Freight demand in the trucking industry has been healthy in the fourth quarter, but it’s softer compared to the same period in 2017 as spot rates have declined and impacts related to slowing global growth and trade uncertainty have come into focus, analysts said.

In a recent industry update, analysts Benjamin Hartford and Andrew Reed, both of Baird, said rates have fallen 5%, from the same period in 2017. Spot rates have strengthened recently but were below seasonal averages in the first two months of the fourth quarter. Hartford and Reed expect contract truckload pricing in 2019 to rise in the low-single digits. This is below expectations three months ago, but it remains positive while shippers desire to secure committed capacity.

Spot rates rose 0.5% in November, from the same month in 2017, but between the weeks ending Dec. 8 and Dec. 15, the rates fell 2.8%, according to DAT Solutions. “In recent years, spot market rates have spiked in December, but that hasn’t happened in 2018,” according to DAT. “In fact, the national van rate dipped a few cents to $2.08 per mile, matching the average rates for both November and October.”

The peak shipping season has been healthy but not as strong as expected. One industry contact told the Baird analysts that “we’re not seeing the extra push” in freight through the peak season, and another said domestic intermodal volumes have been slow recently after a strong fourth-quarter start. One railroad recently removed peak season surcharges, which indicated the intermodal peak was winding down.

The uncertainty related to tariffs had led to an inventory pull-forward, and volume growth in intermodal and industrial railcar loads. The volumes have risen 2.1% so far in the fourth quarter, from the same period in 2017, but the rate of growth is starting to slow. In the third quarter, the volumes rose 4.2%. Growth is expected to continue to slow in the first half of 2019.

The outlook for the first quarter of 2019 has been guarded, and the industry is concerned that softer volumes could be on the horizon, especially in February and March, as a result of the inventory pull-forward related to tariffs, according to Hartford and Reed.

Donald Broughton, the author of the Cass Freight Index and founder and managing partner of Broughton Capital, wrote in the November report on the index that the transportation economy continues to expand at an above average pace but “not at the scorching pace attained earlier this year.” The November index showed shipments rose 0.6% and expenditures increased by 8.4%, from the same month in 2017.

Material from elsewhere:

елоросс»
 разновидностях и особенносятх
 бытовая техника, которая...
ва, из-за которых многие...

However, Broughton noted industry concerns of tariffs and threats of higher tariffs and the decline in the price of West Texas Intermediate crude oil. The previous has hurt volumes in areas of the U.S. economy, especially agricultural exports and raw materials, and the latter has made it less profitable to produce crude oil and decreased the incentive to drill more wells, slowing the growth rate in the industrial economy.

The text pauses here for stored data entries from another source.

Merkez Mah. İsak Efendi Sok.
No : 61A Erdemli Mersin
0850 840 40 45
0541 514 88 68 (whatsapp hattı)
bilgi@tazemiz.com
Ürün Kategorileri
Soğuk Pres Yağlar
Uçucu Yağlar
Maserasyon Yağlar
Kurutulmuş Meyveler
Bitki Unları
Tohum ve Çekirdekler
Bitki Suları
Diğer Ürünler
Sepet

“These potential problems acknowledged, we maintain a cautiously bullish outlook given the freight markets, or more accurately goods flow, have a well-earned reputation for predictive value without the anchoring biases that are found in many models which attempt to predict the broader economy,” Broughton said. “Bottom line — even if it is at a slower rate, as long as the volume of freight continues to expand, we see no reason to turn bearish in our economic outlook.”

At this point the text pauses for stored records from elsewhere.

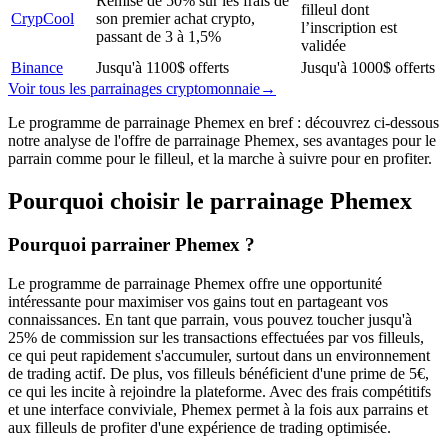
Remise de 50% sur les frais de
filleul dont
CrypCool
son premier achat crypto,
l’inscription est
passant de 3 à 1,5%
validée
Binance
Jusqu'à 1100$ offerts
Jusqu'à 1000$ offerts
Voir tous les parrainages
cryptomonnaie
→
Le programme de parrainage Phemex en bref : découvrez ci-dessous
notre analyse de l'offre de parrainage Phemex, ses avantages pour le
parrain comme pour le filleul, et la marche à suivre pour en profiter.
Pourquoi choisir le parrainage
Phemex
Pourquoi parrainer Phemex ?
Le programme de parrainage Phemex offre une opportunité
intéressante pour maximiser vos gains tout en partageant vos
connaissances. En tant que parrain, vous pouvez toucher jusqu'à
25% de commission sur les transactions effectuées par vos filleuls,
ce qui peut rapidement s'accumuler, surtout dans un environnement
de trading actif. De plus, vos filleuls bénéficient d'une prime de 5€,
ce qui les incite à rejoindre la plateforme. Avec des frais compétitifs
et une interface conviviale, Phemex permet à la fois aux parrains et
aux filleuls de profiter d'une expérience de trading optimisée.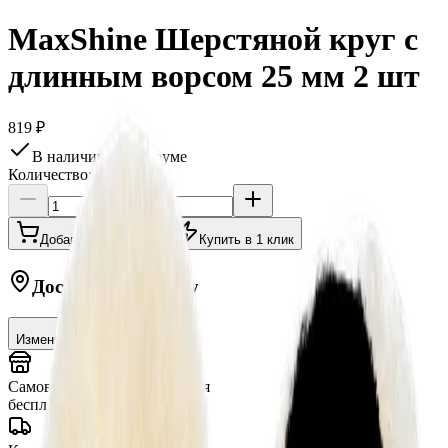
MaxShine Шерстяной круг с
длинным ворсом 25 мм 2 шт
819 ₽
В наличии в шоу-руме
Количество:
Добавить в корзину
Купить в 1 клик
Доставка в
Москву
Изменить
Самовывоз (шоу-рум)
сегодня
бесплатно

Another economic indicator that continues to remain positive is the American Trucking Associations’ advanced seasonally adjusted For-Hire Truck Tonnage Index. The index rose 7.6% to 118.9 in November, from the same month in 2017. The index also was up slightly from October, when it was 118.4.

“The fact that tonnage rose in November after a strong October is impressive,” ATA Chief Economist Bob Costello said. “It was likely due to some continued pull forward of shipments from China due to the threat of higher tariffs as well as solid retail sales last month. With continued strength in November, tonnage growth is on pace to be the best year since 1998.”

Between January and November, tonnage has risen 7.2%, from the same period in 2017.